Uma biografia exige paciência, sorte e furos na sola do sapato; não é coisa para algoritmo
Outro dia, por casualidade, o advogado Pierpaolo Bottini ouviu alguém recitar “Ilusões da Vida”, o famoso poema de Francisco Otaviano —”Quem passou pela vida em branca nuvem/ E em plácido repouso adormeceu…”—, e quis conhecer melhor o poeta. Consultou o ChatGPT, que prontamente respondeu: “Francisco Otaviano foi um político e poeta brasileiro do século 19. Eis aqui um de seus poemas”. E mandou para Pierpaolo a “Canção do Exílio”, de Gonçalves Dias: “Minha terra tem palmeiras/ Onde canta o sabiá…”.
Bem, não sejamos ranzinzas. O infalível ChatGPT não é obrigado a saber tudo. Mesmo porque, como poeta, Otaviano não foi um Gonçalves Dias, nem mesmo um Fagundes Varella. Lembrando-se de Fagundes Varella, Pierpaolo resolveu checar no ChatGPT o pungente “Cântico do Calvário”: “Eras na vida a pomba predileta/ Que sobre um mar de angústias conduzia/ O ramo da esperança. Eras a estrela/ Que entre as névoas do inverno cintilava…”. Pois, em vez disso, o ChatGPT enviou-lhe um hino evangélico intitulado “Cântico do Calvário”. E não só um, mas quatro hinos evangélicos com esse título.

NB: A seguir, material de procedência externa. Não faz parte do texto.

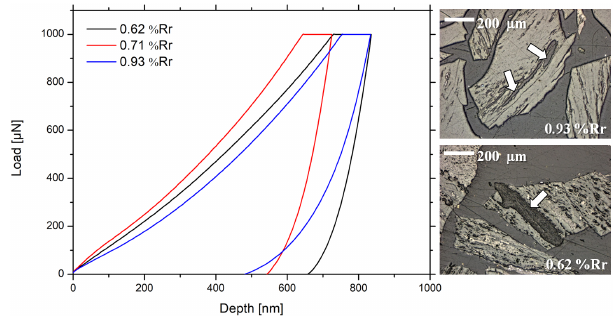
Figure 10. Averaged load-displacement curves for sporinites at dif- ferent coal ranks. The insets show micrographs of sporinites at low- medium (0.62%Rr) and high rank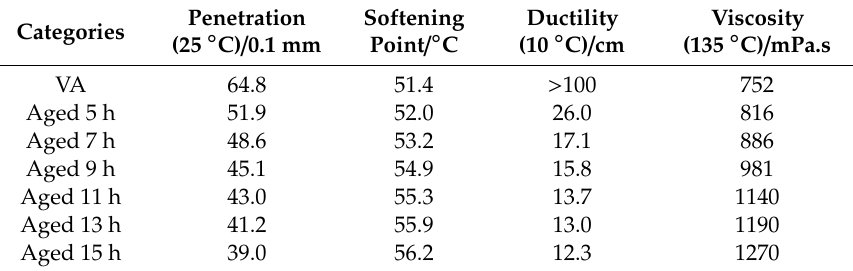
Table 1. The basic properties of virgin asphalt (VA) and six aged asphalts.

Decididamente, o ChatGPT não é da literatura.
Já escrevi aqui que, se se metesse a produzir uma biografia, o ChatGPT conseguiria macaquear o estilo de um autor. E, sim, talvez gerasse pautas com centenas de perguntas e as aplicasse a 200 fontes de informação. Mas quem vai determinar essas fontes? As melhores são as que nos surgem de repente, às vezes por acaso. E aquelas que se fazem de difíceis? E o olho no olho com elas, sem o que não se arrancam certas informações? E a descoberta de documentos perdidos em gavetas?
Uma biografia exige paciência, alguma esperteza, sorte e buracos na sola do sapato. O algoritmo poderá fazer tudo isso?
Um dia, talvez. Mas só depois de aprender que as aves que aqui gorjeiam não passam pela vida em branca nuvem nem gorjeiam como lá.